Provided entries>
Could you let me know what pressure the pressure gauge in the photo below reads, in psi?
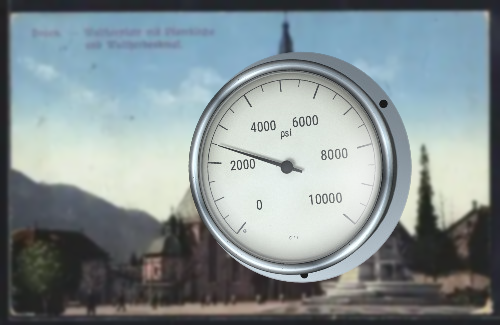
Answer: 2500 psi
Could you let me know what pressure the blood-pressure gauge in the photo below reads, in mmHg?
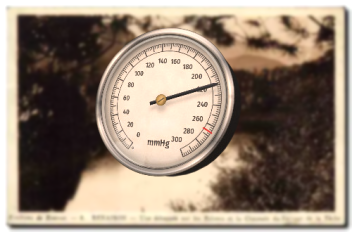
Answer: 220 mmHg
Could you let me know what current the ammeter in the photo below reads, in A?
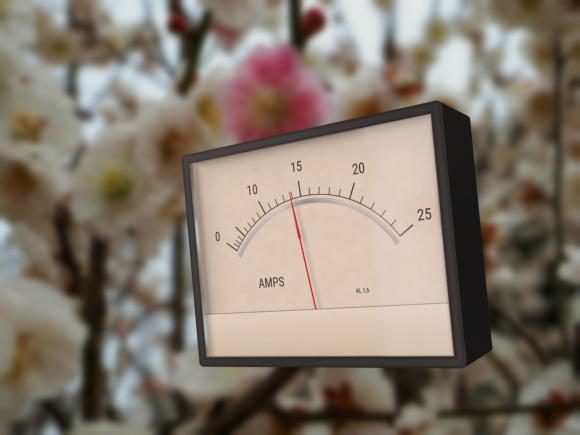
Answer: 14 A
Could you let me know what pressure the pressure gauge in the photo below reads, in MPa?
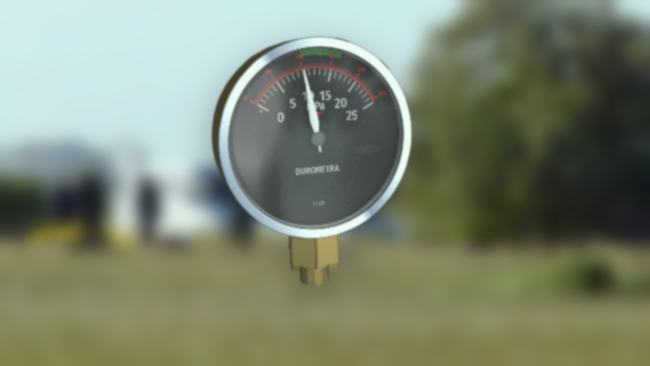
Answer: 10 MPa
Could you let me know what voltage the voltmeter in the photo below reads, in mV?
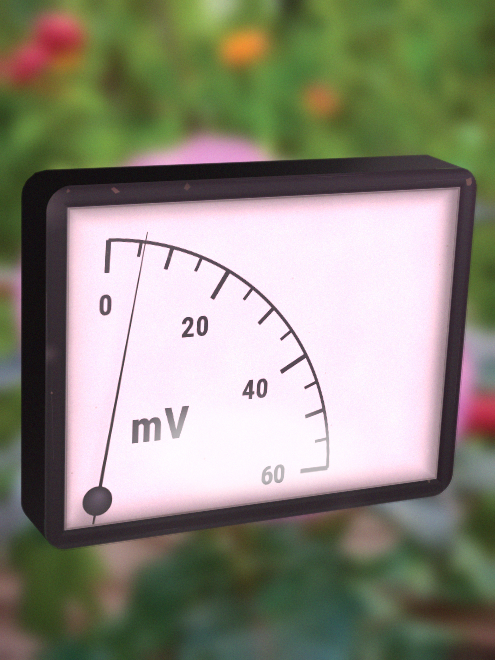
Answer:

Task instructions>
Render every line above as a JSON array of strings, one string per line, omitting blank lines and the pictures.

Response box>
[
  "Could you let me know what pressure the pressure gauge in the photo below reads, in psi?",
  "Answer: 2500 psi",
  "Could you let me know what pressure the blood-pressure gauge in the photo below reads, in mmHg?",
  "Answer: 220 mmHg",
  "Could you let me know what current the ammeter in the photo below reads, in A?",
  "Answer: 14 A",
  "Could you let me know what pressure the pressure gauge in the photo below reads, in MPa?",
  "Answer: 10 MPa",
  "Could you let me know what voltage the voltmeter in the photo below reads, in mV?",
  "Answer:"
]